Still, he continued to speak out, through occasional visits from his lawyers or through his organization and his family. Mr. Navalny’s website has been campaigning to challenge any claims that the result of next month’s presidential election in Russia should be seen as a popular endorsement of Mr. Putin’s rule. “Let’s break his plans and make it so no one would be interested in the concocted results of March 17, but all Russia would see and understand that the will of the majority is that Putin must go away,” was the call.

It is too early to gauge the immediate consequences of Mr. Navalny’s death. Much of the organized opposition to Mr. Putin has been crushed through arrests or flights abroad.
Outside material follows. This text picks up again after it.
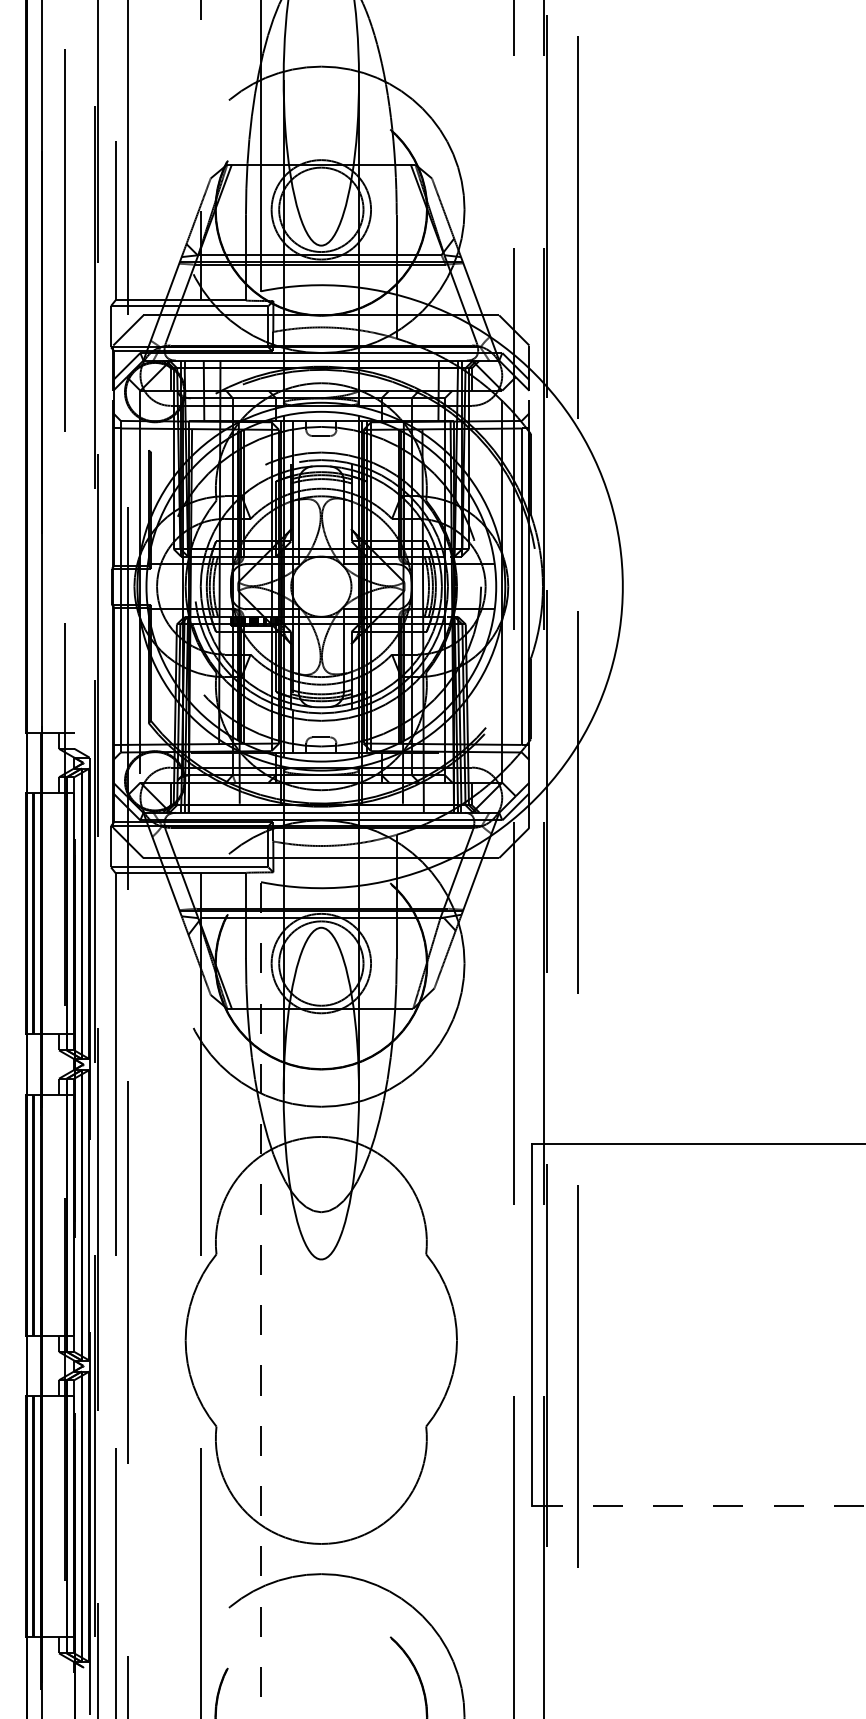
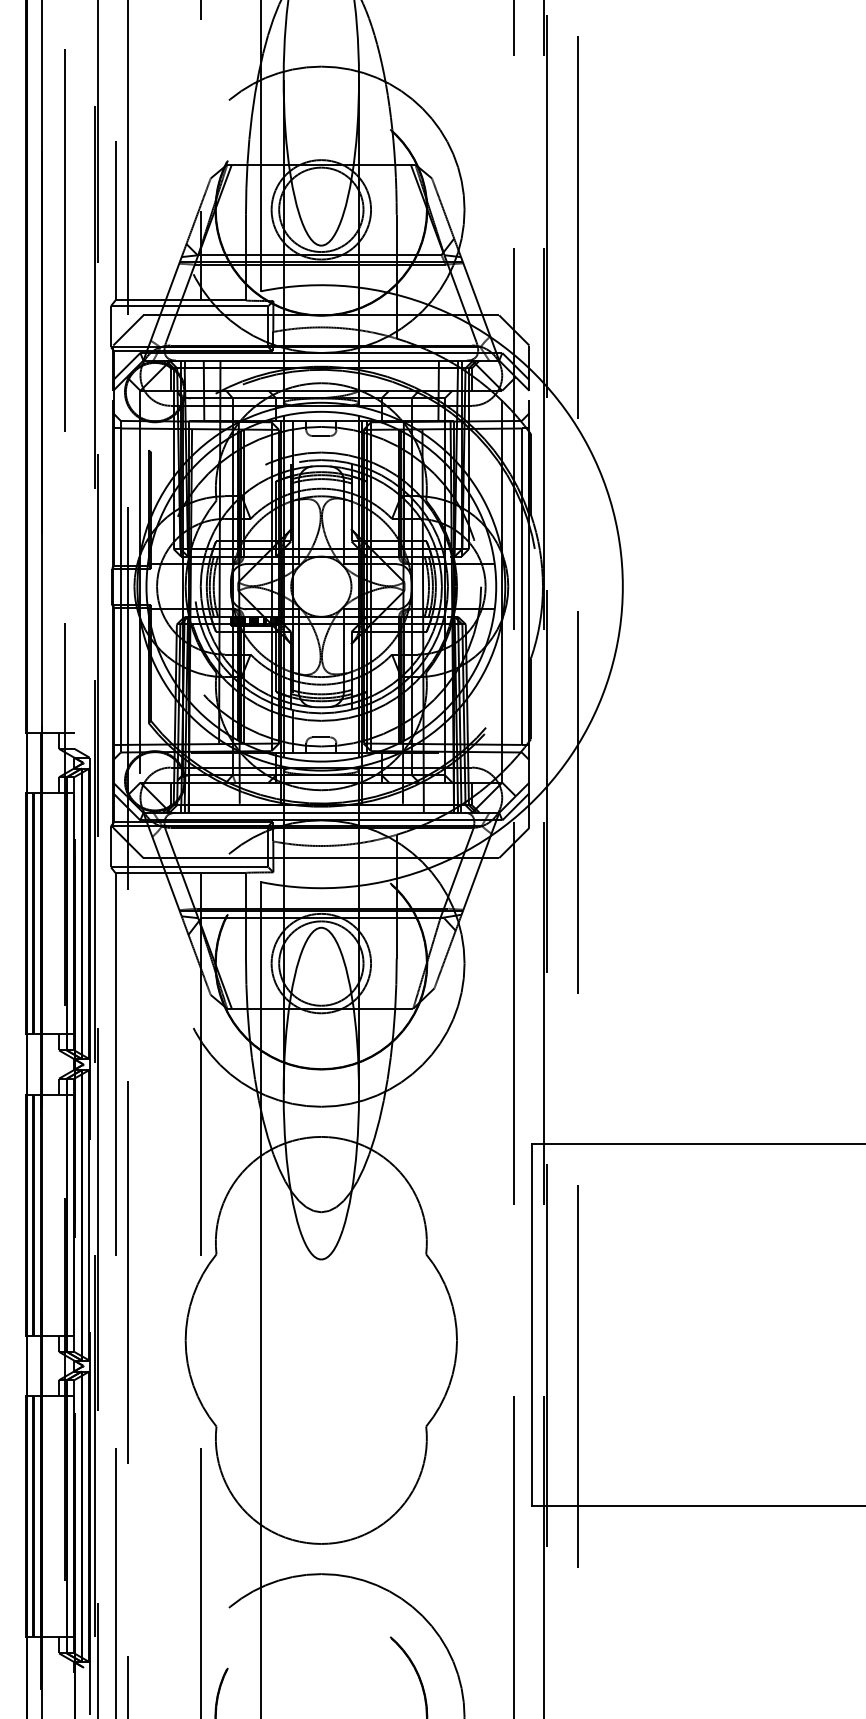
line at (261, 1300): dashed -> solid
line at (699, 1506): dashed -> solid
But the rise of a new martyr will give new force to the questions and accusations Mr. Navalny leveled, making it that much harder for Mr. Putin to sustain the myth of serving Russian greatness.

Mr. Navalny was not afraid of suffering, and chose to fight for what he believed in. “I believe in real love,” he told Mr. Akunin. “I believe that Russia will be happy and free. And I do not believe in death.”